Narrowness and evenness in the exit tunnel are necessary to it. It always remains half caught in it and even pretty securely fixed by the graters on its back. Only the head and thorax emerge into the outer air. This is a last precaution for the final deliverance. A fixed support is, in fact, indispensable to the Anthrax for issuing from her horny sheath, unfurling her great wings and extricating her slender legs from their scabbards. All this very delicate work would be endangered by any lack of steadiness.

The pupa, therefore, remains fixed by the graters of its back in the narrow exit gallery and thus supplies the stable equilibrium essential to the new birth. All is ready. It is time now for the great act. A transversal cleft makes its appearance on the forehead, at the bottom of the perforating diadem; a second, but longitudinal slit divides the skull in two and extends down the thorax. Through this cross-shaped opening, the Anthrax suddenly appears, all moist with the humors of life's laboratory. She steadies herself upon her trembling legs, dries her wings and takes to flight, leaving at the window of the cell her nymphal slough, which keeps intact for a very long period. The sand- colored fly has five or six weeks before her, wherein to explore the clay nests amid the thyme and to take her small share of the joys of life. In July, we shall see her once more, busy this time with the entrance into the cell, which is even stranger than the exit.


What can he be called, this creature whose style and title I dare not inscribe at the head of the chapter? His name is Monodontomerus cupreus, SM. Just try it, for fun: Mo-no-don-to- me-rus. What a gorgeous mouthful! What an idea it gives one of some beast of the Apocalypse! We think, when we pronounce the word, of the prehistoric monsters: the mastodon, the mammoth, the ponderous megatherium. Well, we are misled by the scientific label: we have to do with a very paltry insect, smaller than the common gnat.
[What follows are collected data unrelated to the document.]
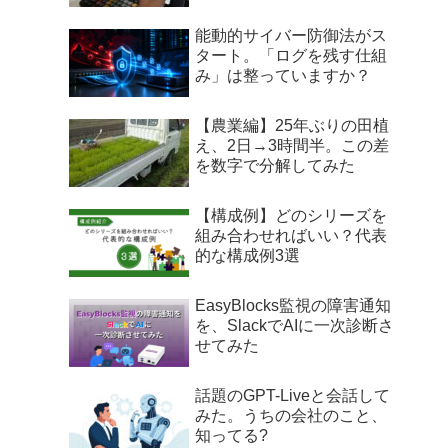
能動的サイバー防御法がス
タート。「ログを残す仕組
み」は整っていますか？
【農業編】25年ぶりの田植
え、2日→3時間半。この差
を数字で分解してみた
【構成例】どのシリーズを
組み合わせればいい？代表
的な構成例3選
EasyBlocks監視の障害通知
を、SlackでAIに一次診断さ
せてみた
話題のGPT-Liveと会話して
みた。うちの会社のこと、
知ってる?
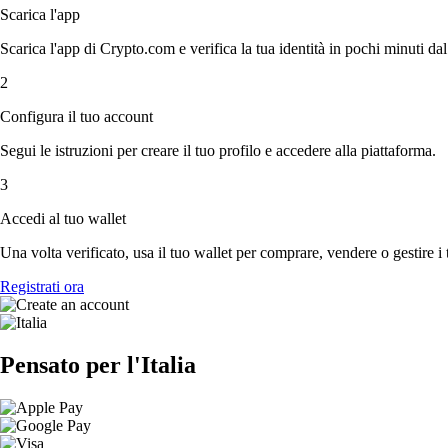
Scarica l'app
Scarica l'app di Crypto.com e verifica la tua identità in pochi minuti dal
2
Configura il tuo account
Segui le istruzioni per creare il tuo profilo e accedere alla piattaforma.
3
Accedi al tuo wallet
Una volta verificato, usa il tuo wallet per comprare, vendere o gestire i 
Registrati ora
Pensato per l'Italia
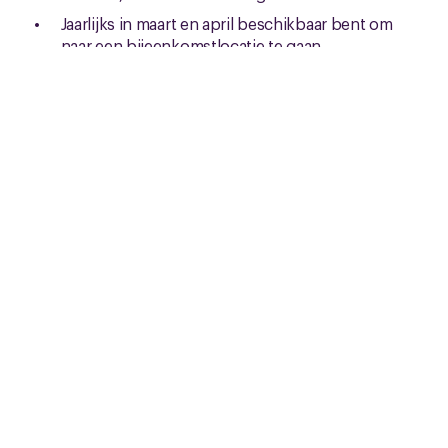
Jaarlijks in maart en april beschikbaar bent om
naar een bijeenkomstlocatie te gaan.
De tijd kan nemen om jouw kennis up to date te
brengen
Graag in teamverband werkt, maar ook
zelfstandig goed te werk kan gaan.
Leergierig bent en je graag verdiept in de
inkomstenbelasting particulieren.
Het onderste uit de kan haalt voor CNV-leden.
Wat we vragen van een
belastinginvuller
De belastinginvuller is goed met cijfers én goed met
mensen. Om deze rol goed uit te kunnen oefenen,
vragen wij van jou:
Affiniteit met en kennis van de Nederlandse
inkomstenbelasting particulieren of bereidheid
There are good people like that, only too happy to serve science with resounding appellations that might come from Timbuktu; they cannot name you a midge without striking terror into you. O ye wise and revered ones, ye christeners of animals, I am willing, in my study, to make use--but not undue use--of your harsh terminology, with its conglomeration of syllables; but there is a danger of their leaving the sanctum and appearing before the public, which is always ready to show its lack of deference for terms that do not respect its ears. I, wishing to speak like everybody else, so that I may be understood by all, and persuaded that science has no need of this Brobdignagian jargon, make a point of avoiding technical nomenclature when it becomes too barbarous, when it threatens to lumber the page the moment my pen attempts it. And so I abandon Monodontomerus.